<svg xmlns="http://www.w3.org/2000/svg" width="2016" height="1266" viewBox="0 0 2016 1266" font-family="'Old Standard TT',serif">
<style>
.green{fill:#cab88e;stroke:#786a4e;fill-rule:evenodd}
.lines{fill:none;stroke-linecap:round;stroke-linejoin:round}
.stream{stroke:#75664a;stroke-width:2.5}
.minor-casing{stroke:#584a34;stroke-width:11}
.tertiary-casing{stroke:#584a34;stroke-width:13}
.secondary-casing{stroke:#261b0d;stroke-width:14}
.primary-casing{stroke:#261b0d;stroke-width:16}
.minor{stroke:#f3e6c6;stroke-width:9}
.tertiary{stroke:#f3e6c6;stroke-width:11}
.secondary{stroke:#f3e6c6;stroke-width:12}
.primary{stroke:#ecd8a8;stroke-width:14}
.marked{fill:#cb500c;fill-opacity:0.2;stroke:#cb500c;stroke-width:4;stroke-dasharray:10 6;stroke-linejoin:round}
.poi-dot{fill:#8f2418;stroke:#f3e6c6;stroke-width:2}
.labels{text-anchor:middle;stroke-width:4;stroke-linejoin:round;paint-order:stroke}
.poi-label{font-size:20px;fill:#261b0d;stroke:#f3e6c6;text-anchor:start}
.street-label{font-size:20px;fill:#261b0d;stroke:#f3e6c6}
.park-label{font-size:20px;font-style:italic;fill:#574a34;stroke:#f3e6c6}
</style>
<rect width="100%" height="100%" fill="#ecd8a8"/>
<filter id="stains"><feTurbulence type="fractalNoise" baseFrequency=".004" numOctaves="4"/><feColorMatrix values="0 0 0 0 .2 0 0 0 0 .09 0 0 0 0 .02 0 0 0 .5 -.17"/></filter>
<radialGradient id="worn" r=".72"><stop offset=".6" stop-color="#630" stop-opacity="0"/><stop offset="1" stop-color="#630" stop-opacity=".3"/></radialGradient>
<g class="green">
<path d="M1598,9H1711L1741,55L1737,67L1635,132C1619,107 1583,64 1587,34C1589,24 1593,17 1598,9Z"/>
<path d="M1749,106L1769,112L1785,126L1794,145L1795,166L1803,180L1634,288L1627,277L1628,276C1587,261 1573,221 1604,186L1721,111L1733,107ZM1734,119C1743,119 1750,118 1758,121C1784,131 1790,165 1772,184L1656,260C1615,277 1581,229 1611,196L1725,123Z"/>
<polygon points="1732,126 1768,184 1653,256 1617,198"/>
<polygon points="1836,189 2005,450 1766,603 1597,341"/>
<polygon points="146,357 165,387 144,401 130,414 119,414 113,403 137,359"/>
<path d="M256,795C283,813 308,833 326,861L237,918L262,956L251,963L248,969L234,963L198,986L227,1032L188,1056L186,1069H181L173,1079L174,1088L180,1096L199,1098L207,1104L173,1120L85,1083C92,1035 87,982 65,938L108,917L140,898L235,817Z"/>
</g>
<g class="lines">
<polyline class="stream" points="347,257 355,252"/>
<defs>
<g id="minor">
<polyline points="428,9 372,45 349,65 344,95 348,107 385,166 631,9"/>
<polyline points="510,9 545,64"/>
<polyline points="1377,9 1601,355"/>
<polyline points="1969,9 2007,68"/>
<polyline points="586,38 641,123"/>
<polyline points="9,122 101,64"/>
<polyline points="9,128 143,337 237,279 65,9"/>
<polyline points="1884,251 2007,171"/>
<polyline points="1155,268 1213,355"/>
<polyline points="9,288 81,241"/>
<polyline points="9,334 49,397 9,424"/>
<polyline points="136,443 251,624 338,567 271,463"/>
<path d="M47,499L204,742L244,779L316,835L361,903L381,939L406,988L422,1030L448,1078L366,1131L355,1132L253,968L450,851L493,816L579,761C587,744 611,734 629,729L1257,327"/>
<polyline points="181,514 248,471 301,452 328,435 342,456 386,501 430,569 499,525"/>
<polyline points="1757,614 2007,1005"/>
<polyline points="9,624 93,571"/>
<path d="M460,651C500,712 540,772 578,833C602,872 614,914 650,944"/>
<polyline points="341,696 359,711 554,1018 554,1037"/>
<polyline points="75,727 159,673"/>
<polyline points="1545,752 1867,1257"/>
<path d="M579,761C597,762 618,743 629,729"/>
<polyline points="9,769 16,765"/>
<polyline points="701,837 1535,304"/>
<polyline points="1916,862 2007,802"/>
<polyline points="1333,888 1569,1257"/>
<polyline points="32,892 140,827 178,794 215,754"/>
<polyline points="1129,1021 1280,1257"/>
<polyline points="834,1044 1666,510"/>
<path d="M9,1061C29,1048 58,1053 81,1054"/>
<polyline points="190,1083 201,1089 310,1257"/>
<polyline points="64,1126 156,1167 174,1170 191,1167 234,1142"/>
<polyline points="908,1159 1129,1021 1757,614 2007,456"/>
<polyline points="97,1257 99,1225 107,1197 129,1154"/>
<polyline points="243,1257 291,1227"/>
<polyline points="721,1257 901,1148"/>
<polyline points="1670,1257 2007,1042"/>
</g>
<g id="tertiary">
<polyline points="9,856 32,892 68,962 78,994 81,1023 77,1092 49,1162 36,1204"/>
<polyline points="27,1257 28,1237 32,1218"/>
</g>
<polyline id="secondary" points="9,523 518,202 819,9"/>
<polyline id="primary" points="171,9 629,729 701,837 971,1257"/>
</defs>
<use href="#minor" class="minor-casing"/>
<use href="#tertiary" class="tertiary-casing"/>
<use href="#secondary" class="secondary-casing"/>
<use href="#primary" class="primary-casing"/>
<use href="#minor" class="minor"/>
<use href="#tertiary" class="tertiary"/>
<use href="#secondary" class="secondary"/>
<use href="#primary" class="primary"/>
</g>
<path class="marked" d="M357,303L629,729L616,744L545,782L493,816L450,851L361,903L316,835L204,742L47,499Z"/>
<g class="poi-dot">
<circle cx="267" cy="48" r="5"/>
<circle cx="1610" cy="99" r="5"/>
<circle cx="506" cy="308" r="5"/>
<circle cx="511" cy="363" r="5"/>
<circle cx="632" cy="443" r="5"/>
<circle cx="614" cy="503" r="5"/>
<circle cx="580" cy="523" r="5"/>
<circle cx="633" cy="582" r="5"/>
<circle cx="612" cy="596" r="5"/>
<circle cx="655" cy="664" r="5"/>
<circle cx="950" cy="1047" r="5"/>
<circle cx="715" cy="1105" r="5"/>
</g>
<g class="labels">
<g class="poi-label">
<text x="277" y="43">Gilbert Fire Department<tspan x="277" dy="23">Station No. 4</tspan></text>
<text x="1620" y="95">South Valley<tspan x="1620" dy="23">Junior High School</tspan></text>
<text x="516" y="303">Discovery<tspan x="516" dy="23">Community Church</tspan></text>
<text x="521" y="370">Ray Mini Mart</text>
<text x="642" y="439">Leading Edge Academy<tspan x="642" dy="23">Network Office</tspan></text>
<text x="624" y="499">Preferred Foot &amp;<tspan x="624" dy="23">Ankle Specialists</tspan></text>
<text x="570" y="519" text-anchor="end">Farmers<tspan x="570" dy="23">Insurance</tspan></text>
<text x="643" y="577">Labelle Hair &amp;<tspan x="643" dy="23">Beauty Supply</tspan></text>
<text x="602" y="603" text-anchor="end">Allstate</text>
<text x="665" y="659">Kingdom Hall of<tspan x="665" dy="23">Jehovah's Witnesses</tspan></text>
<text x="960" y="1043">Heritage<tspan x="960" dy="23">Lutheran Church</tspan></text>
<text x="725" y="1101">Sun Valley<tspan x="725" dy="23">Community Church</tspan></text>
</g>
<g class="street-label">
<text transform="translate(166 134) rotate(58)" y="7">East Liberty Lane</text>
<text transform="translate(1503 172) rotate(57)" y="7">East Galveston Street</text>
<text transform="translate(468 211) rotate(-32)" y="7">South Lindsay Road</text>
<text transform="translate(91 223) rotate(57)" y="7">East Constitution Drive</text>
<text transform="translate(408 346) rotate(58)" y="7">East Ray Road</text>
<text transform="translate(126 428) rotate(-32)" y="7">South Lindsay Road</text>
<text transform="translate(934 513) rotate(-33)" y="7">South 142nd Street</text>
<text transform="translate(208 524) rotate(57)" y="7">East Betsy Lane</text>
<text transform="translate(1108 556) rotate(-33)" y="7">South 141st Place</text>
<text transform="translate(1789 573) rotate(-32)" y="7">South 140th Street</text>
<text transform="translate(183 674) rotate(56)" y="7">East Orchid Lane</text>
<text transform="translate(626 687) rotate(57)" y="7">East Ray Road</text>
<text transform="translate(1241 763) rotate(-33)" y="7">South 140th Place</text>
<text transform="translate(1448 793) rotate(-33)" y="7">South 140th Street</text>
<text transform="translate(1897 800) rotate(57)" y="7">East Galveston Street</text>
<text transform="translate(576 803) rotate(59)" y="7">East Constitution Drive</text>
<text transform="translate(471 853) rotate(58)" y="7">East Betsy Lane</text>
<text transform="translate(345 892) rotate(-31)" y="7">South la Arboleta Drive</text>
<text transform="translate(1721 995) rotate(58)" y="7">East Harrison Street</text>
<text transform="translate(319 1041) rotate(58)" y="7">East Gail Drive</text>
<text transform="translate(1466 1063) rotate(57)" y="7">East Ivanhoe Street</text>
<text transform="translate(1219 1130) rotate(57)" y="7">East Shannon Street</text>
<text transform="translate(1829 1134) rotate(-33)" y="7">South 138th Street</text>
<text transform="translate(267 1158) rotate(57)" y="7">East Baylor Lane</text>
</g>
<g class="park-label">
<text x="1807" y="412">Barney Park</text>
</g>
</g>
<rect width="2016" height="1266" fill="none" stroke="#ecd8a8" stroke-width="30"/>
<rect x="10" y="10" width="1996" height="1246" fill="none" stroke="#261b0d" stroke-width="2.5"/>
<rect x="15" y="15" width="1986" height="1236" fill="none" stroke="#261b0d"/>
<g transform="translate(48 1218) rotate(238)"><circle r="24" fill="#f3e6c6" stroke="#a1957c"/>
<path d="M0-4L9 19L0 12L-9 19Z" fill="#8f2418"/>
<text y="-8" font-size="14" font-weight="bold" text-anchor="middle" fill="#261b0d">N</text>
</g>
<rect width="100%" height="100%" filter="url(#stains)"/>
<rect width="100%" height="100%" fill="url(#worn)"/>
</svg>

▶ **TASK STATEMENT**: Using the entries above, tally every line that holds the word "linejoin". Answer with that number only.

▶ **REPLY TO THE EXERCISE**: 3